(PAGE EXTRACT Opens)

The scourge of deafness has always tortured humanity, from everyday senior citizens to classical composer Beethoven. However, new research may see a sea change in the battle against hearing loss.
Intercollegiate research led by Gary Housley of the University of New South Wales has given science a brand new direction to go in when studying noise-induced hearing loss. This is big news for anyone who attends concerts or works in construction and other loud environments.
Scientists have discovered, in lab mice, genetic mutations which control the receptor for the hormone ATP inside the inner ear’s cochlea. The cochlea is a snail-shaped organ which uses tiny sensory hairs to detect vibrations and send those auditory signals to the brain. If the receptors are turned off from a certain mutation, then the mice experienced no temporary hearing loss after exposure to loud noises but they are more susceptible to permanent, long-term hearing damage.
This is the first evidence of a new mechanism which protects us from loud noises. In humans, this defense registers as an “underwater” or “fuzzy” character to sounds heard after attending loud places like concerts or nightclubs.
Ann Hickox, a post doctorate research associate with the speech and hearing department, works daily in the auditory physiology lab. Hickox finds this new research exciting, but still doesn’t expect any direct medical applications for a long while.
She also wants to make sure students understand just because temporary hearing loss goes away a day or two after a concert doesn’t mean your ears are healthy again. She is aware of not-yet-publicized research which shows there is often still subtle and cumulative permanent hearing loss after an apparent recovery.

(PAGE EXTRACT Closes)
(PROVIDED DATA Opens)

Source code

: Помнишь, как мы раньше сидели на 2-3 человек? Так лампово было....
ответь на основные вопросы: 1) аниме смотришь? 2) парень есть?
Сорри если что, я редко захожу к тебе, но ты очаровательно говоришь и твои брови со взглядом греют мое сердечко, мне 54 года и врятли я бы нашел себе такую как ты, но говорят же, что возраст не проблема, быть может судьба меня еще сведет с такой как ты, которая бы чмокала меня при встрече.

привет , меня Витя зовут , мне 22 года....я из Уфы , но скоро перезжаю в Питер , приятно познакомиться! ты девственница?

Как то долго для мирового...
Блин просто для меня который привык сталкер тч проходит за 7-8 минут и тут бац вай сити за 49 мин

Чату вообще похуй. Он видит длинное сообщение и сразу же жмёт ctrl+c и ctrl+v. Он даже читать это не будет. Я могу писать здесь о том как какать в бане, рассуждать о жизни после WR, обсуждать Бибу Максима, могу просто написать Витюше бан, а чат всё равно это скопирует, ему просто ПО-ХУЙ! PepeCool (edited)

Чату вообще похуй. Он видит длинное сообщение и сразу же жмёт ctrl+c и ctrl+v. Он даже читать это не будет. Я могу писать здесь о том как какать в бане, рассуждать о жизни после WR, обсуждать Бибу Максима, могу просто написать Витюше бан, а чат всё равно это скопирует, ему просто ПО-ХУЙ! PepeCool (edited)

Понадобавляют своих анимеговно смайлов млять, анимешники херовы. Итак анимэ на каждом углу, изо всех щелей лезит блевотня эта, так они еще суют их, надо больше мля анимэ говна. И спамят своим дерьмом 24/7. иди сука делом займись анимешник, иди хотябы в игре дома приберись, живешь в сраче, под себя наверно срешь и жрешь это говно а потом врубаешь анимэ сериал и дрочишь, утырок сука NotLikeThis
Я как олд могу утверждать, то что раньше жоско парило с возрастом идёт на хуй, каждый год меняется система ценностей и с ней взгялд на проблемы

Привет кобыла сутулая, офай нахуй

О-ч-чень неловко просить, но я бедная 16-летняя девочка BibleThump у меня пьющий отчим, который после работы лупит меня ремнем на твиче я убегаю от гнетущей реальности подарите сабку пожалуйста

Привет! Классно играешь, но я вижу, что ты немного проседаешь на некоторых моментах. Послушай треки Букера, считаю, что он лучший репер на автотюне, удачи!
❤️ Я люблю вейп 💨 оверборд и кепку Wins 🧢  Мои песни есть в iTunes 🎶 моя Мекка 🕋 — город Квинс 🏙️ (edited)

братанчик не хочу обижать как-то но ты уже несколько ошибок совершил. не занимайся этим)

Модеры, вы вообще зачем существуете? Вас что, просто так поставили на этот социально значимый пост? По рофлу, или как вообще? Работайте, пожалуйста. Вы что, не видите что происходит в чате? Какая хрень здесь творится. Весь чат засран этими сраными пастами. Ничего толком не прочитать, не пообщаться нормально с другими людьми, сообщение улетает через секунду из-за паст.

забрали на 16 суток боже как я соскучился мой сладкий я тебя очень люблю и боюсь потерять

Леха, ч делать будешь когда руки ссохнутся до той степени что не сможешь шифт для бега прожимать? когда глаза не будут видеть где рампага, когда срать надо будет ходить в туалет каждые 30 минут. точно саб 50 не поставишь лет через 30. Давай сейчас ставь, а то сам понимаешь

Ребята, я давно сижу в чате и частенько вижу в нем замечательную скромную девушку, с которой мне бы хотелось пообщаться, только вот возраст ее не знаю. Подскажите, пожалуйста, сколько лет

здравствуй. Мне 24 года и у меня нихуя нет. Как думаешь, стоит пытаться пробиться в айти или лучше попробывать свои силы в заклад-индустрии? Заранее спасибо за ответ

(PROVIDED DATA Closes)

◆ WHAT YOU SHOULD DO: Write out the passage of the hearing-loss article above word for word, from "Ann Hickox, a" to "a long while.".

◆ ANSWER TO THIS EXERCISE:
Ann Hickox, a post doctorate research associate with the speech and hearing department, works daily in the auditory physiology lab. Hickox finds this new research exciting, but still doesn’t expect any direct medical applications for a long while.